There are some more evident cracks in the price of gold as 2018 approaches. With a global recovery underway and with rising interest rates abounding, some investors might have serious fears about the price of gold into 2018. Things like owning bitcoin, earnings interest, getting dividends and being in the mega-growth stocks might just keep a shadow over gold.

24/7 Wall St. decided to take a 360-degree view on gold. Some issues seem safe, but others seem risky. As the end of 2017 gets closer, there may be a more clear picture for gold in 2018.

As of Friday, November 10, 2017, the price of gold was down almost $10 per ounce to $1,275.85. Since mid-September, gold has remained mostly in a trading range between $1,270 and $1,300 per ounce. A tight range is likely to worry true technicians when those tight bands get tested. After all, a breakdown or a surge higher seems more likely after tight ranges get busted. If the test is happening on the downside, then you can guess what the trending chartists will be saying.

Central banks have continued to be net buyers of gold. The World Gold Council recently showed global demand trends showing that central banks, and gold investors combined, were just not strong enough to keep gold demand high in the third quarter. Even lower new supplies did not manage to keep demand up, although lower supplies would theoretically try to keep a floor under gold.

But on the central banking efforts, it turns out that rising U.S. interest rates pose a threat to gold. After all, gold pays no dividend and you earn no interest from it. And negative interest rates and asset purchases may not be as robust in Japan and Europe in 2018. If China needs to keep bolstering its economic expansion and international growth ambitions, then maybe it won’t be an aggressive buyer either.

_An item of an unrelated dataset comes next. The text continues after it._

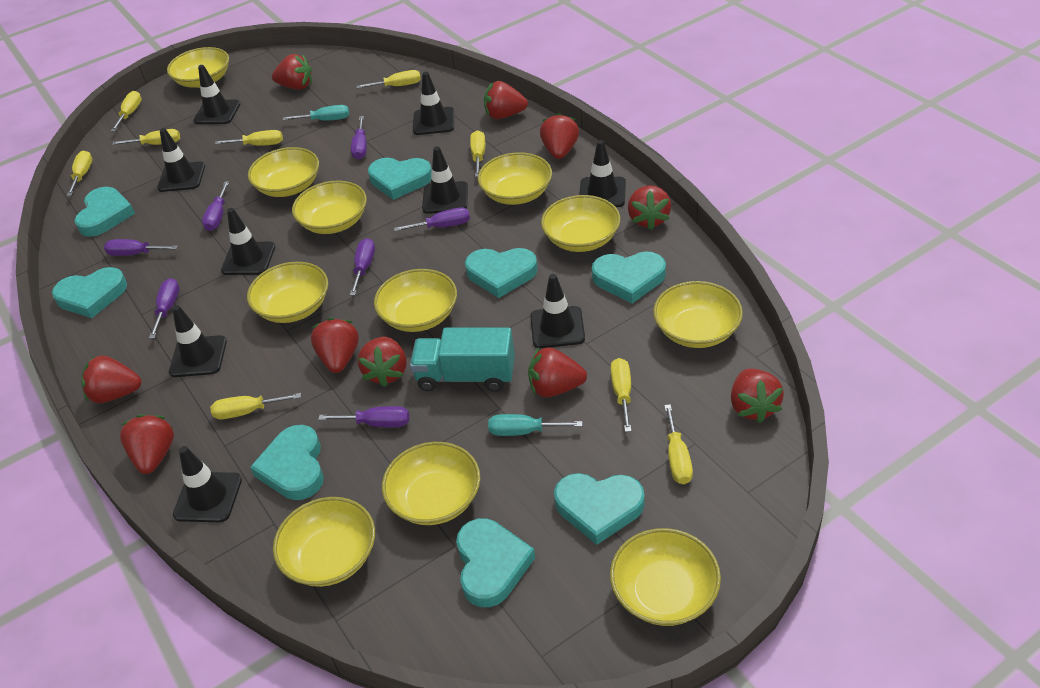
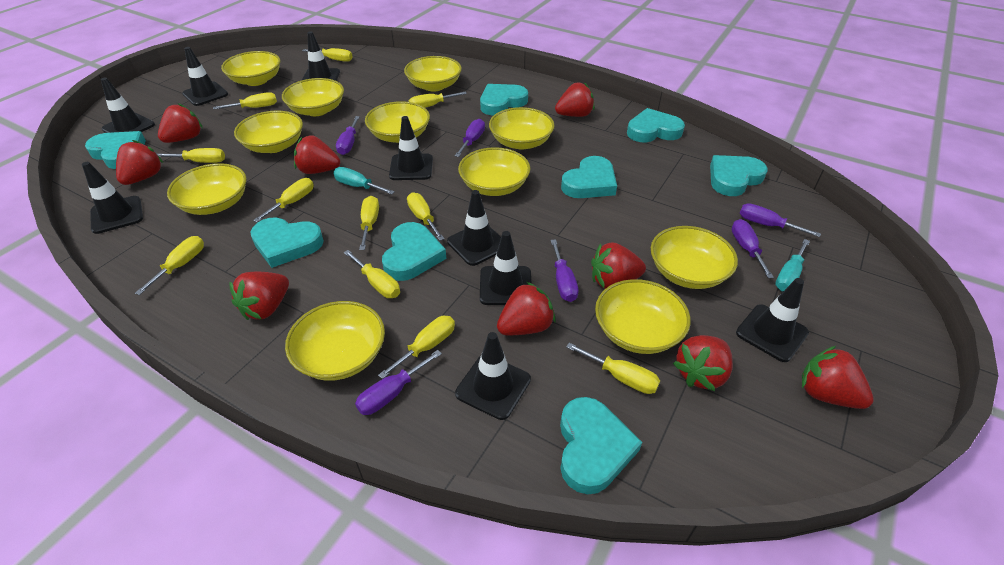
purple screwdriver: 7 -> 6
red strawberry: 10 -> 9
turquoise truck: 1 -> 0
yellow screwdriver: 9 -> 11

What if the dominance of gold exchange-traded funds (ETFs) just isn’t there anymore? The SPDR Gold Shares (NYSE: GLD) was shown to have net capital outflows (ETF sellers exceeding buyers in total dollar volume) of almost $100 million on Friday alone. Its closing price of $121.13 was down by $1.00 on Friday, versus a 52-week trading range of $107.00 to $128.32. This ETF has existed since 2004 and had a total value of $34.8 billion on last look. That is of course massive, but is far under its peak.